I, for one, don’t like reading about SUDEP (sudden unexplained death in epilepsy), and definitely won’t be sending my mom articles on it so she can calculate my risk (age and type – I’m more at risk, although it is a rare complication). Even taking care of other health conditions or not getting enough sleep to me means heightened risk. The week before Walk I was plagued with incapacitating migraines after a much needed hormone injection. Hormones can cause this anyway, but a sudden increase or decrease in hormone can also mean seizure and for me, waves of hormone sent me into a spiral of uncontrollable tonic clonic seizures three years ago. So, the pain and the fact that I woke up Thursday morning with a bitten tongue meant I was on serious edge. But being alert will do nothing for me. Only finding the causes of SUDEP, of generalized epilepsy and getting me the right dosage of the best new meds can keep me safe from the complications of epilepsy.
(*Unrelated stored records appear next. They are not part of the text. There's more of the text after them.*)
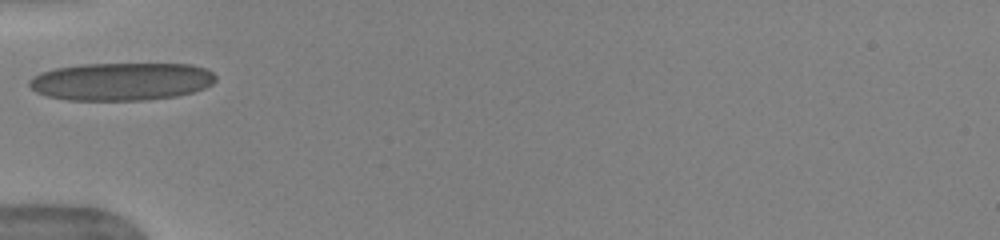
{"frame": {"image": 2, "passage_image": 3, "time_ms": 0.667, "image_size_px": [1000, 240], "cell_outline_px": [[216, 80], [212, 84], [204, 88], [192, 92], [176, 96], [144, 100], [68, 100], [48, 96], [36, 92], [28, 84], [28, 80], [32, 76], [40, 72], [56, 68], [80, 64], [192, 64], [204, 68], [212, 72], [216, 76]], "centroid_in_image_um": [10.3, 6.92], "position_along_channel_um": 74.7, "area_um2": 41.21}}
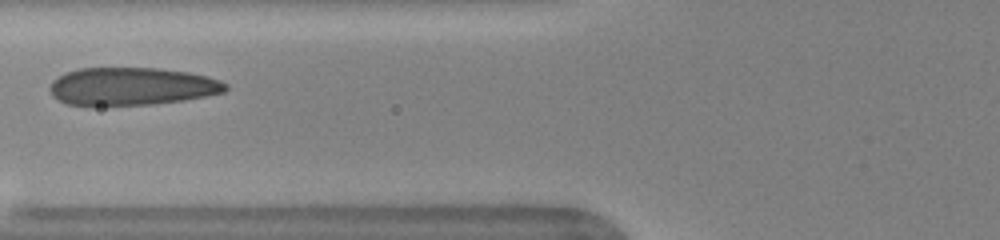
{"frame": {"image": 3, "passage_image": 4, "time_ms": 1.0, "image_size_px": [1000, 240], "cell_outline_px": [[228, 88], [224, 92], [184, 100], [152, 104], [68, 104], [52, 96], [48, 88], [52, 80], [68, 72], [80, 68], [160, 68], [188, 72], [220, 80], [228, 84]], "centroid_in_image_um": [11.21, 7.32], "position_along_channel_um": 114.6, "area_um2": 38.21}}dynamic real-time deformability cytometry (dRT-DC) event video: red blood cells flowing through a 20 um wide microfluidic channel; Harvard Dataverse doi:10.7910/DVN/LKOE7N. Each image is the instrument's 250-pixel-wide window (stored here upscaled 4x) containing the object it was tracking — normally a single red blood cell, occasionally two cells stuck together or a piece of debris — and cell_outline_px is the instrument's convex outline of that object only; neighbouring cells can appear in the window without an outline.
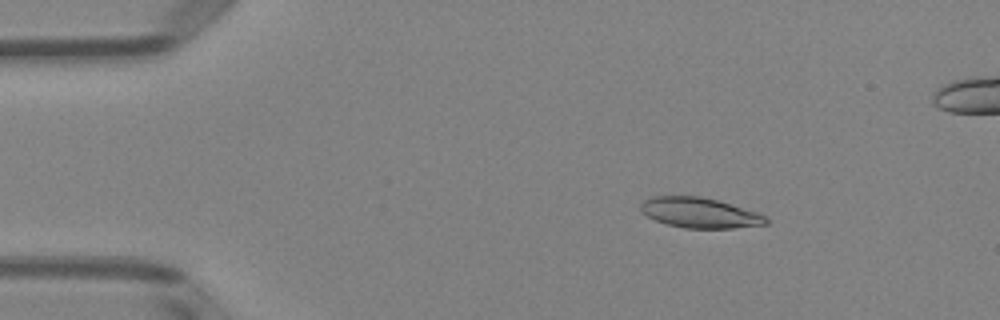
{"species": "Egyptian fruit bat (a non-hibernating species)", "species_latin": "Rousettus aegyptiacus", "temperature_condition": "room temperature", "stored_images_in_passage": 6, "camera_frame_rate_fps": 3000, "um_per_image_px": 0.085, "animal": {"sex": "female"}, "frame": {"image": 1, "passage_image": 3, "time_ms": 2.333, "image_size_px": [1000, 320], "cell_outline_px": [[768, 224], [732, 228], [684, 228], [668, 224], [656, 220], [640, 212], [640, 204], [644, 200], [652, 196], [700, 196], [716, 200], [756, 212], [764, 216], [768, 220]], "centroid_in_image_um": [59.43, 18.08], "position_along_channel_um": 25.6, "area_um2": 21.85}}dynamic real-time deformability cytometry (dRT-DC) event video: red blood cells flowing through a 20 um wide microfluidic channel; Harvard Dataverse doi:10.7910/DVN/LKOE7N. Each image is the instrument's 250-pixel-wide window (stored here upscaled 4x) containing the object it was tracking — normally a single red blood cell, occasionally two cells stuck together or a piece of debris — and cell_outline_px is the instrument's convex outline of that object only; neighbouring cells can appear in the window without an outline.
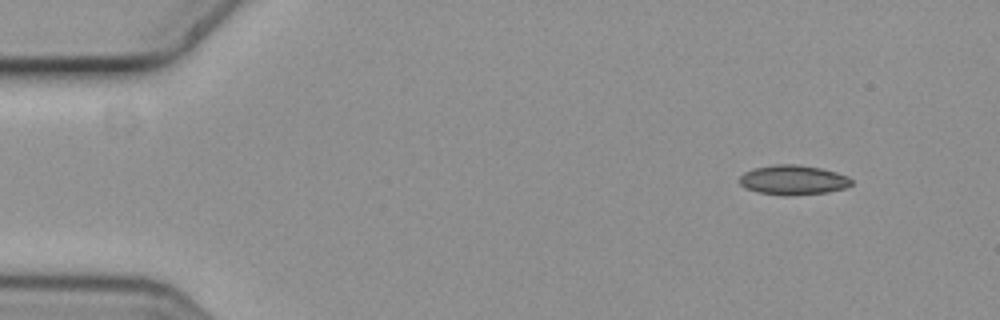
{"species": "common noctule bat (a hibernating species)", "species_latin": "Nyctalus noctula", "temperature_condition": "cold", "stored_images_in_passage": 3, "camera_frame_rate_fps": 3000, "um_per_image_px": 0.085, "animal": {"sex": "female", "body_mass_g": 19.3, "forearm_length_mm": 54.1}, "frame": {"image": 1, "passage_image": 1, "time_ms": 0.0, "image_size_px": [1000, 320], "cell_outline_px": [[852, 184], [844, 188], [828, 192], [788, 196], [784, 196], [756, 192], [740, 184], [740, 176], [744, 172], [756, 168], [776, 164], [796, 164], [820, 168], [836, 172], [848, 176], [852, 180]], "centroid_in_image_um": [67.43, 15.3], "position_along_channel_um": 17.6, "area_um2": 19.31}}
For those living with type 1 diabetes, either they themselves have it or they have a loved one with it, this incidence of death is either an unwelcome reminder or shock, but it serves the purpose that we cannot stand still. We must keep pushing, and JDRF isn’t just organizing large community Walks for the social support it brings, but the organization is fighting with its Walkers, its volunteers and its advocates. Together, we fight for better until the fight is over, and type 1 diabetes has been defeated by the research we fund. We fight to save lives now. 1 in 20 is not acceptable, and should not be acceptable when there is work to be done. It’s a tough number, but we are tough, we are stronger in large numbers and above all that, our greatest strength is that we are more than numbers.